## WHAT YOU WILL DO
Copy out every text line of the records below word for word, leaving out the pictures.
-- start RECORDS SHOWN --
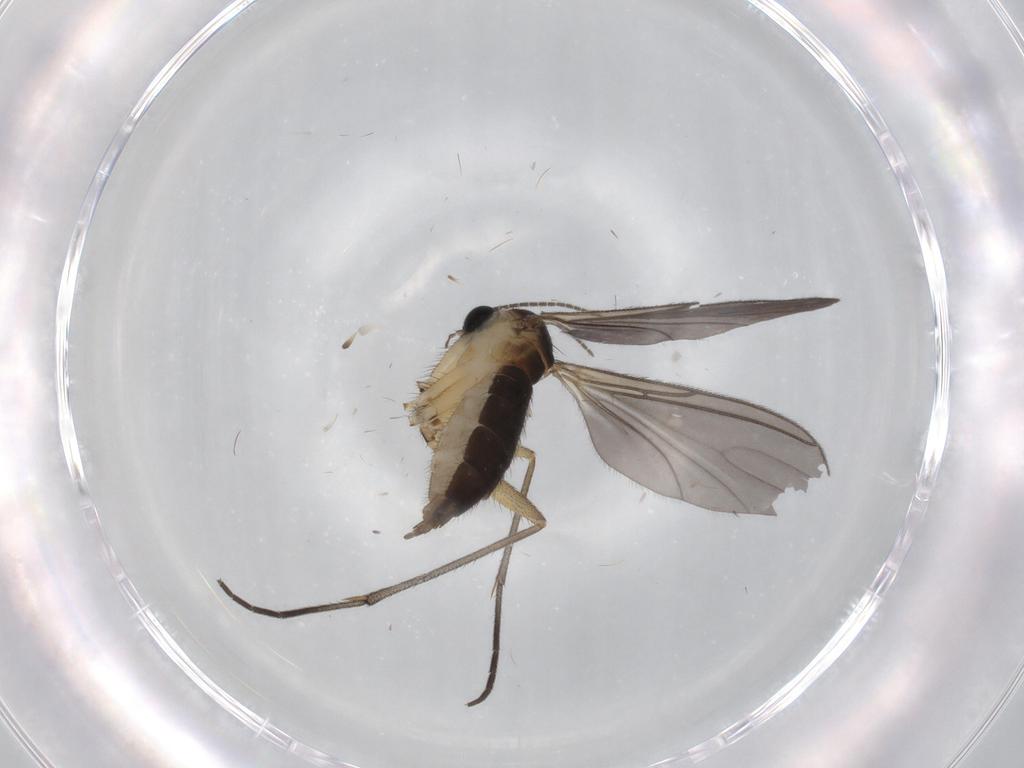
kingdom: Animalia
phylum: Arthropoda
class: Insecta
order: Diptera
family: Sciaridae
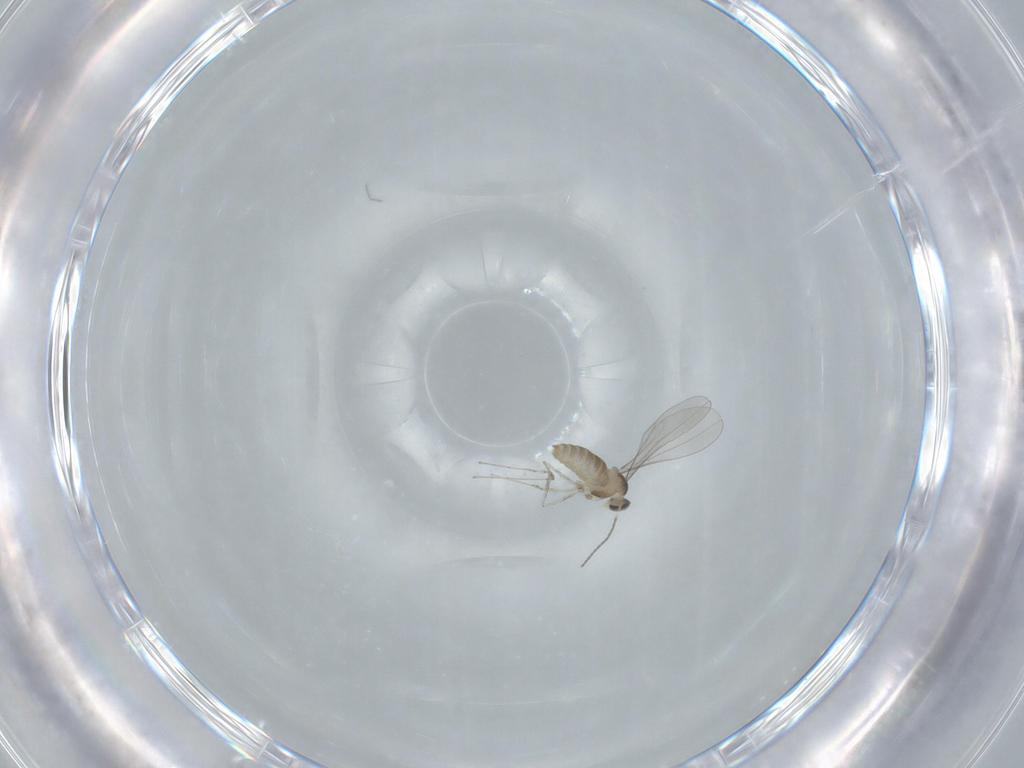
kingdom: Animalia
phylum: Arthropoda
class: Insecta
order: Diptera
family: Cecidomyiidae
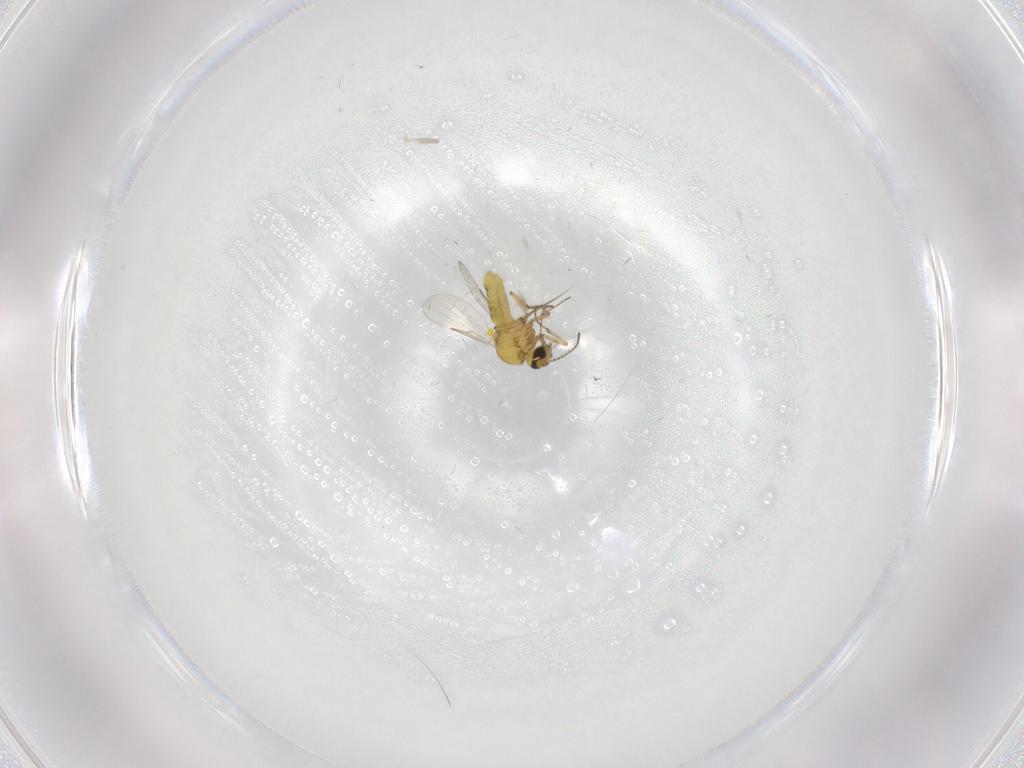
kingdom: Animalia
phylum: Arthropoda
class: Insecta
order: Diptera
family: Ceratopogonidae
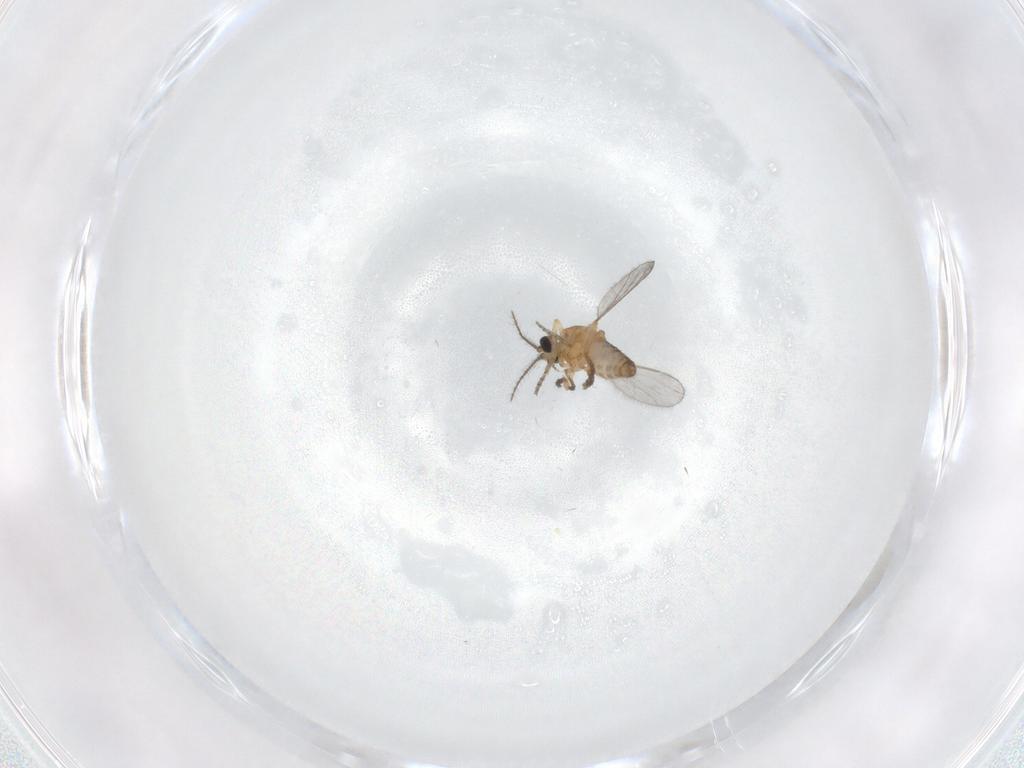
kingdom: Animalia
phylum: Arthropoda
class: Insecta
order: Diptera
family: Phoridae
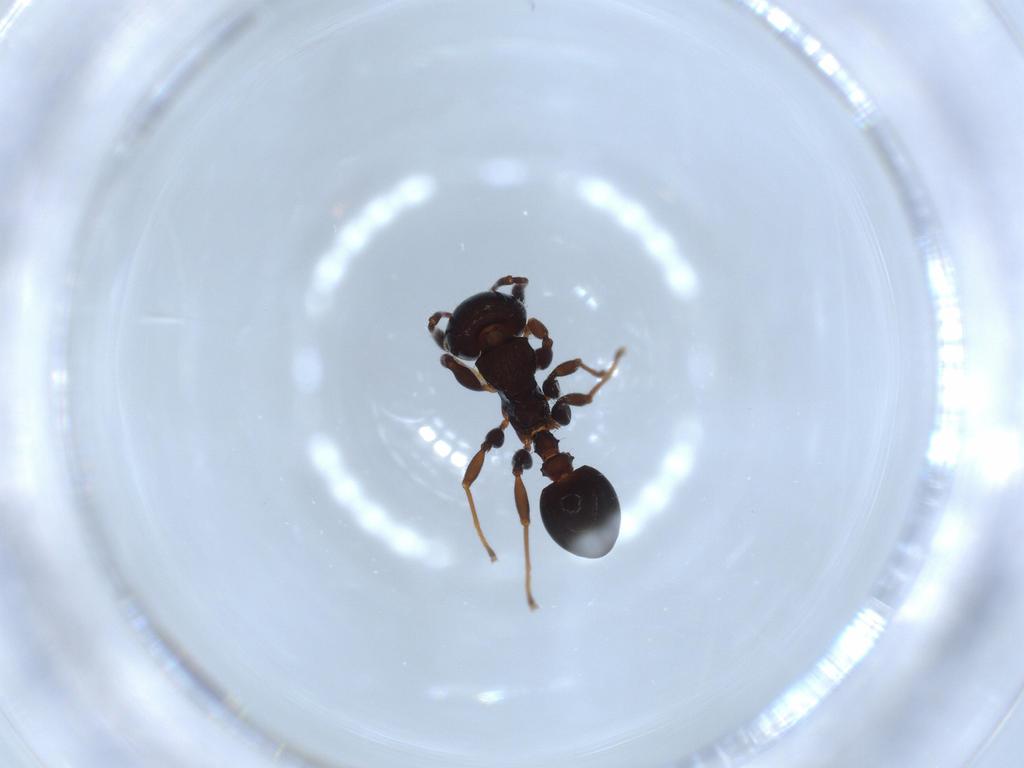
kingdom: Animalia
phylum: Arthropoda
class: Insecta
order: Hymenoptera
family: Formicidae
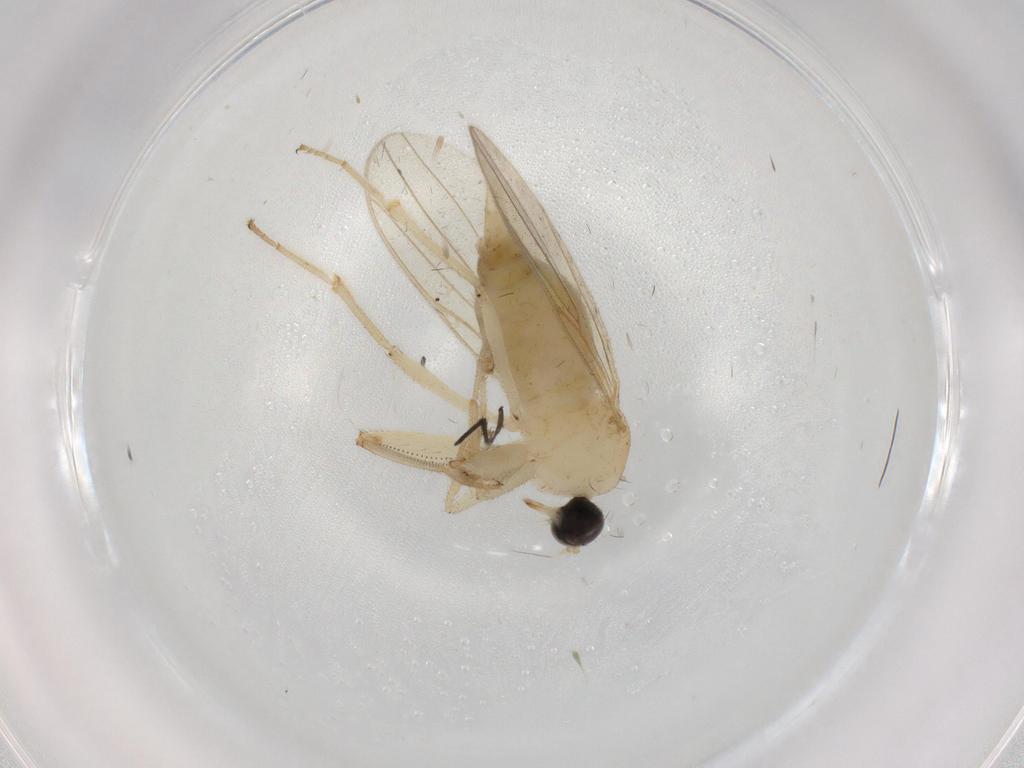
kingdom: Animalia
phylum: Arthropoda
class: Insecta
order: Diptera
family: Hybotidae
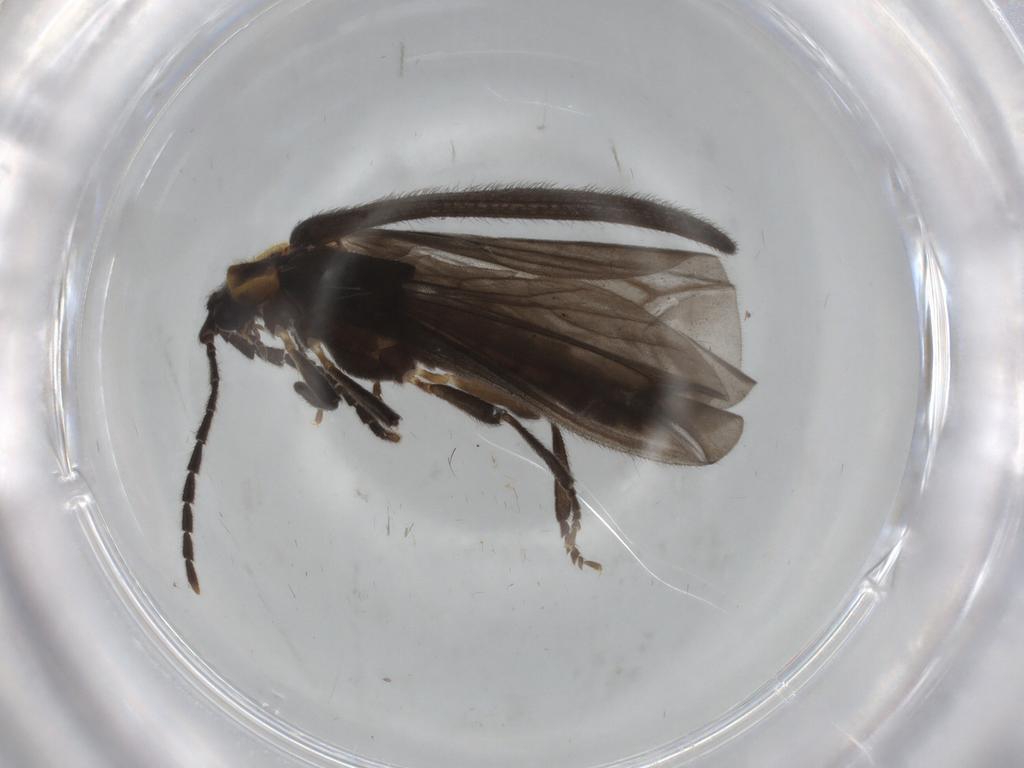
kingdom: Animalia
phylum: Arthropoda
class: Insecta
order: Coleoptera
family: Lycidae
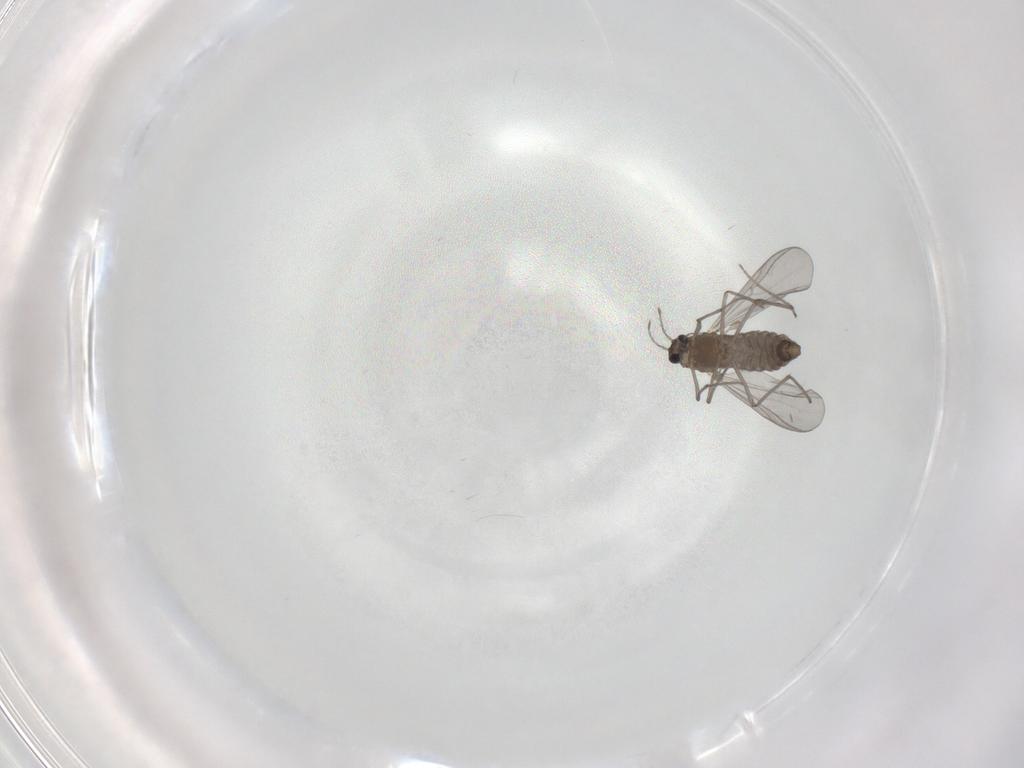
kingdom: Animalia
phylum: Arthropoda
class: Insecta
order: Diptera
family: Chironomidae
-- end RECORDS SHOWN --
## SOLVED PROBLEM
kingdom: Animalia
phylum: Arthropoda
class: Insecta
order: Diptera
family: Sciaridae
kingdom: Animalia
phylum: Arthropoda
class: Insecta
order: Diptera
family: Cecidomyiidae
kingdom: Animalia
phylum: Arthropoda
class: Insecta
order: Diptera
family: Ceratopogonidae
kingdom: Animalia
phylum: Arthropoda
class: Insecta
order: Diptera
family: Phoridae
kingdom: Animalia
phylum: Arthropoda
class: Insecta
order: Hymenoptera
family: Formicidae
kingdom: Animalia
phylum: Arthropoda
class: Insecta
order: Diptera
family: Hybotidae
kingdom: Animalia
phylum: Arthropoda
class: Insecta
order: Coleoptera
family: Lycidae
kingdom: Animalia
phylum: Arthropoda
class: Insecta
order: Diptera
family: Chironomidae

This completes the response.